Maybe a better way to get a frame of reference is to outline the time you have and outline your short, medium and long term goals, and then see about making the most of it. If you have 10 training hours a week, then you can put energy into x,y and z. If you have 20 training hours per week, then you could do a, b, and c. 

I think using professionals for a reference is unrealistic. There are some very accomplished amateurs around here who could really help you dial into a training program that suits your time and your goals.


----------



## Creakyknees (Sep 21, 2003)

Welcome to the sport. There's a racing and training forum here, and also a coaching forum. Lots of good advice and opinions to be had.


----------



## robdamanii (Feb 13, 2006)

Xcelerate said:


> Being new to cycling in general, I have no frame of reference for what a professional week of training is. A Google search for "Lance Armstrong training schedule" doesn't give what I'm looking for.
> 
> I know with running, the world's best usually do twice a day every day with a weekly total of about 130-140 miles (for 3000m+ runners). In that week, there is usually 2-3 hard interval or threshold runs. I would imagine most cyclists measure time instead, but do they follow this same general pattern?
> 
> ...


Do you have 40 hours a week to train?

Yes? 

Then you'll be able to have a "pro schedule."

No?

Welcome to the rest of the mortal world.


----------



## Xcelerate (Mar 23, 2011)

Oops sorry. I must have overlooked that. Would a mod mind moving this thread? Thanks.


----------



## Xcelerate (Mar 23, 2011)

No, I don't want to train like a pro obviously. I wanted a frame of reference to base my own training off of.


----------



## Dajianshan (Jul 15, 2007)

I work a lot and have a wife who says she enjoys my company, so with my time I do 3-4 training days per week. 

Monday: Slow Recovery With Wife
Wednesday: 50k Time Trial (Full Effort)
Thursday: Interval Training (Hill)
Saturday or Sunday: Hard Endurance Ride (140-220km) 

1) Training
2) Diet
3) Rest


----------



## RJP Diver (Jul 2, 2010)

Xcelerate said:


> No, I don't want to train like a pro obviously. I wanted a frame of reference to base my own training off of.


Here's a useful rule of thumb for a frame of reference:

You.....................................................................................................Them

:aureola:


----------



## robdamanii (Feb 13, 2006)

RJP Diver said:


> Here's a useful rule of thumb for a frame of reference:
> 
> You.....................................................................................................Them
> 
> :aureola:


/\
This...

There's a HUGE difference between pro and recreational training plans. HUGE.

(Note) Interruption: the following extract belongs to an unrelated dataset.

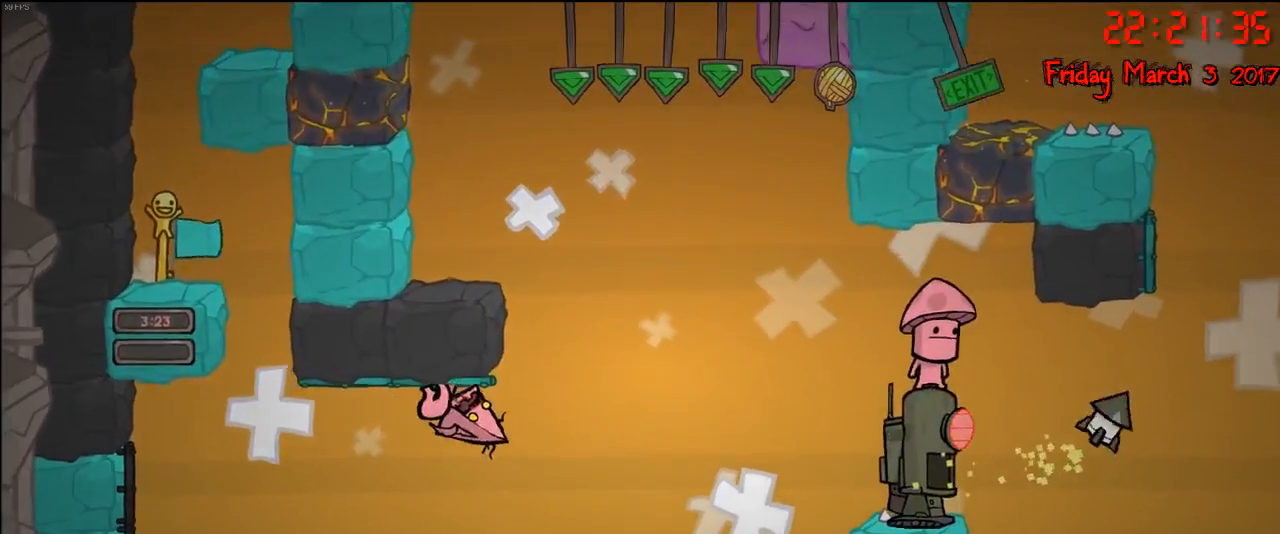
{"buttons": [], "left_stick": "center", "right_stick": "center", "events": [[17, "A", "down"], [33, "R2", "up"], [133, "A", "up"], [350, "left_stick", "center"]]}
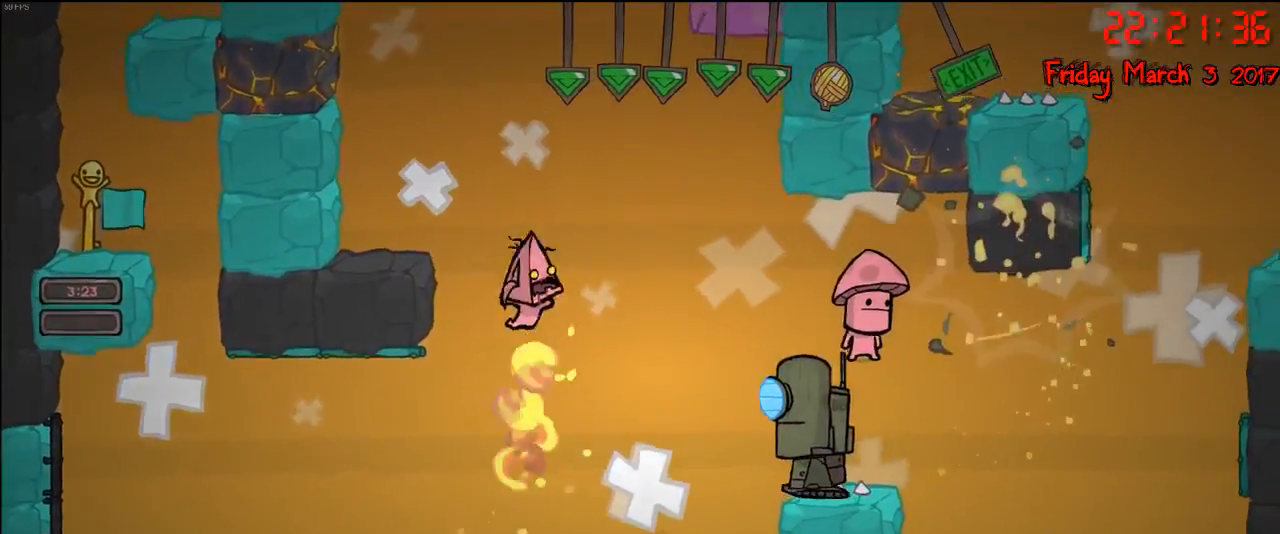
{"buttons": ["A"], "left_stick": "right", "right_stick": "center", "events": [[17, "left_stick", "right"], [400, "A", "down"]]}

Try reading Joe Friels "Cyclist's Training Bible" for some good advice on starting up.


----------



## Xcelerate (Mar 23, 2011)

So can someone who has sympathy for a newb answer my questions please?

Thanks robdamanii for the book link. I will check it out.


----------



## Xcelerate (Mar 23, 2011)

Okay, well I have about 20-25 hours a week available for training. My goal for this upcoming year is simply to build the biggest aerobic base I can. I may enter some races (time trial only), but I don't want to peak for these races, really just train through them. Currently, I've built up over the last 3 months to about 2x20 miles per day (on a $70 Huffy of course). I've just recently discovered the online community of cycling though.

Basically, I'm not sure if the way I'm doing it is optimal, which is why I was looking for advice. Maybe "pro" isn't the right way to describe it then for cycling (in running, you basically copy what the pro's do, but less of it). Let me rephrase it as, what do experienced riders do? Would it be better for me to do 3x80 miles a week instead of training all 7 days? I have no clue really.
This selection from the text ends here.